23. Juni 2011 - Medienmitteilung von INSOS Schweiz

INSOS-Delegiertenversammlung: Eintritt ins AHV-Alter darf für Menschen mit Behinderung nicht zum Handicap werden

23. Juni 2011

BERN. Menschen mit Behinderung werden immer älter und erreichen immer öfter das Pensionsalter. Ebenso wie Menschen ohne Behinderung haben sie ein Recht darauf, ihr Leben auch im Alter möglichst autonom und selbstbestimmt zu führen. Die Delegierten von INSOS Schweiz fordern deshalb, dass Menschen mit Behinderung die Betreuungsangebote nach der Pensionierung (und dem Wechsel von der IV zur AHV) nicht entzogen werden dürfen und ihre Finanzierung sichergestellt werden muss. Nun sind Gesellschaft und Politik gefordert.

Menschen mit Behinderung werden wie die übrige Bevölkerung zunehmend älter. Viele erreichen heute das Pensionsalter und erhalten von da an keine IV-Rente mehr, sondern eine AHV-Rente. Eine bestehende Behinderung wird nach der Pensionierung jedoch nicht einfach vom «Alter» abgelöst, sondern die Herausforderung Alter kommt zusätzlich hinzu. Dies bedingt im Bereich Betreuung und Pflege spezifische Angebote, die auf die besonderen Bedürfnisse von älteren Menschen mit Behinderung ausgerichtet sind.

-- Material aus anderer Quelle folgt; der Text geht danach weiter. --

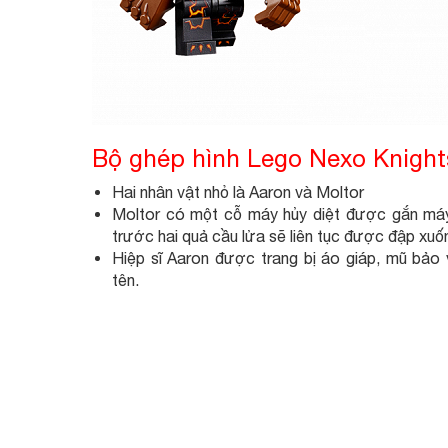
Bộ ghép hình Lego Nexo Knight
Hai nhân vật nhỏ là Aaron và Moltor
Moltor có một cỗ máy hủy diệt được gắn má
trước hai quả cầu lửa sẽ liên tục được đập xuố
Hiệp sĩ Aaron được trang bị áo giáp, mũ bảo 
tên.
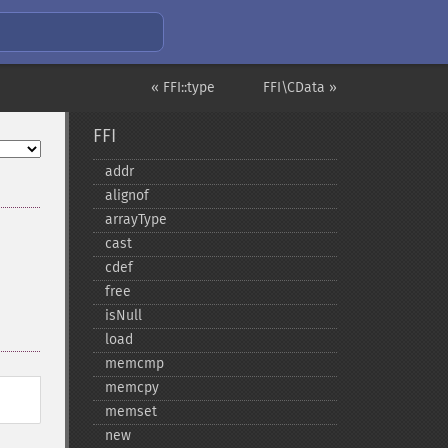
« FFI::type
FFI\CData »
FFI
addr
alignof
arrayType
cast
cdef
free
isNull
load
memcmp
memcpy
memset
new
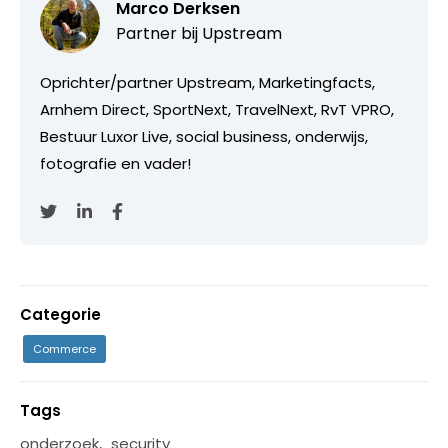
Marco Derksen
Partner bij
Upstream
Oprichter/partner Upstream, Marketingfacts,
Arnhem Direct, SportNext, TravelNext, RvT VPRO,
Bestuur Luxor Live, social business, onderwijs,
fotografie en vader!
Categorie
Commerce
Tags
onderzoek
,
security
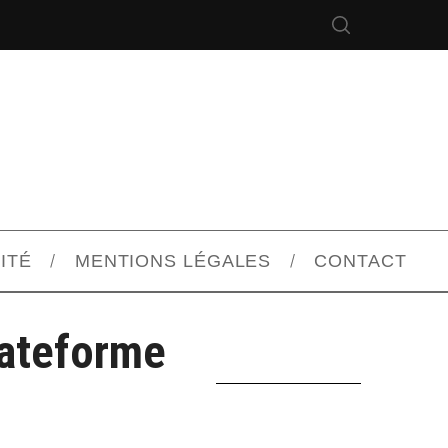
ITÉ
MENTIONS LÉGALES
CONTACT
lateforme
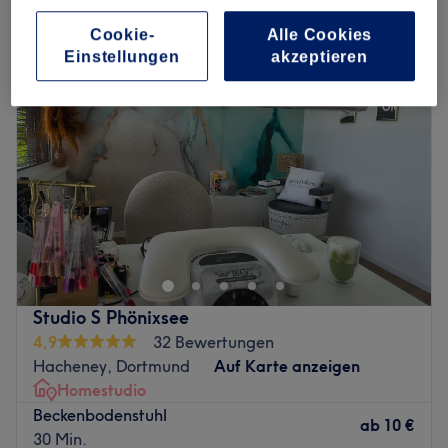
rückenbehandlungen in Stadtbezirk Hörde, Dortmund
Cookie-
Alle Cookies
Einstellungen
akzeptieren
Studio S Phönixsee
4,9
32 Bewertungen
Hacheney, Dortmund
Auf Karte anzeigen
Homestudio
Beckenbodenstuhl
ab
10 €
30 Min.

Die Angebote für Menschen mit Behinderung im Alter müssen weiter finanziert werden
Die Delegierten von INSOS Schweiz fordern, dass Menschen mit Behinderung nach dem Wechsel von der IV zur AHV die bisherigen Angebote im Bereich Wohnen oder Tagesstruktur aus Spargründen nicht entzogen werden dürfen. Sie fordern weiter, dass die Finanzierung dieser Angebote sichergestellt werden muss. An ihrer Delegiertenversammlung haben sie ein entsprechendes Positionspapier (s. Beilage) einstimmig gutgeheissen.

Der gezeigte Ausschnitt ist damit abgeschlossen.